O Ministério Público do Trabalho compreende o estado de calamidade vivido pelo país e pelo mundo e as sérias repercussões que a pandemia tem sobre a economia e sobre a sustentabilidade das empresas e, nesse sentido, se associa à necessidade de medidas emergenciais para esse momento.

Todavia, vê com extrema preocupação medidas que ao reverso de manterem o fluxo econômico em mínimo andamento mesmo em meio à crise, interrompem abruptamente a circulação de recursos e expõe uma gama enorme da população a risco iminente de falta de subsistência.

Evidencia-se plenamente equivocado imaginar um plano de capacitação, na forma do artigo 18 da MP, em que o trabalhador ficará por 4 (quatro) meses em capacitação sem receber para tanto qualquer espécie de remuneração ou aporte assistencial por parte do aparato estatal. Em linhas  gerais, tem-se um permissivo geral para a suspensão do contato de trabalho, sem qualquer tipo de remuneração ou indenização para o trabalhador, o que além de tudo, acelera a estagnação econômica.

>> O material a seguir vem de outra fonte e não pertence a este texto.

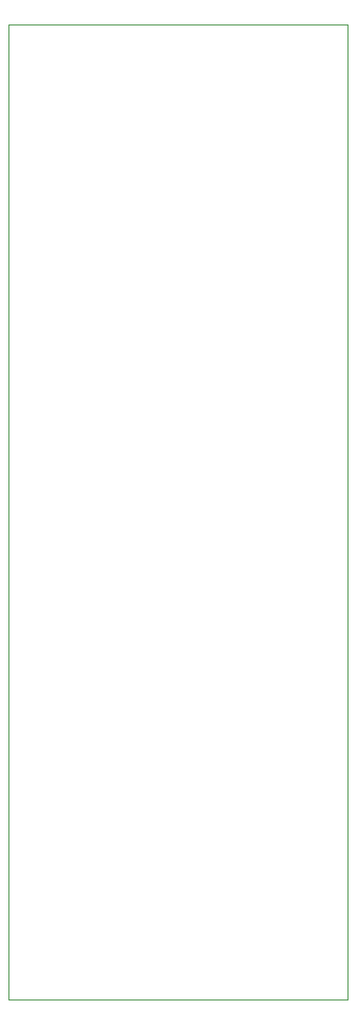
<source format=gbr>
G04 #@! TF.GenerationSoftware,KiCad,Pcbnew,(5.1.6-0)*
G04 #@! TF.CreationDate,2021-12-13T17:07:40-07:00*
G04 #@! TF.ProjectId,starman,73746172-6d61-46e2-9e6b-696361645f70,rev?*
G04 #@! TF.SameCoordinates,Original*
G04 #@! TF.FileFunction,Profile,NP*
%FSLAX46Y46*%
G04 Gerber Fmt 4.6, Leading zero omitted, Abs format (unit mm)*
G04 Created by KiCad (PCBNEW (5.1.6-0)) date 2021-12-13 17:07:40*
%MOMM*%
%LPD*%
G01*
G04 APERTURE LIST*
G04 #@! TA.AperFunction,Profile*
%ADD10C,0.050000*%
G04 #@! TD*
G04 APERTURE END LIST*
D10*
X132080000Y-60960000D02*
X132080000Y-148590000D01*
X101600000Y-60960000D02*
X101600000Y-64130000D01*
X101600000Y-64130000D02*
X101600000Y-81280000D01*
X101600000Y-148590000D02*
X101600000Y-81280000D01*
X132080000Y-148590000D02*
X101600000Y-148590000D01*
X101600000Y-60960000D02*
X132080000Y-60960000D01*
M02*

</source>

O Ministério Público do Trabalho também reforça o seu entendimento de que o diálogo social pode conduzir a medidas mais acertadas e, principalmente, que envolvam as classes trabalhistas e empresarial. Por essa razão, também vê com preocupação a não participação das entidades sindicais na concepção de medidas e a permissão de que medidas gravosas sejam feitas sem a sua participação.

Por outro lado, em meio a uma crise de saúde, a instituição entende paradoxal e equivocado excepcionar justamente o cumprimento de normas de saúde e segurança laboral, que ao reverso deveriam ser reforçadas, evitando mais perdas de vidas em um cenário tão adverso.

O Ministério Público do Trabalho reforça a sua integração ao esforço concentrado de instituições em prol do combate à pandemia e a sua ampla e irrestrita disposição para o diálogo para que as medidas trabalhistas possam surtir efeito com o devido efeito, sempre tendo como balizas os  parâmetros constitucionais, de equilíbrio da relações e de cogência das normas internacionais as quais o Brasil é aderente.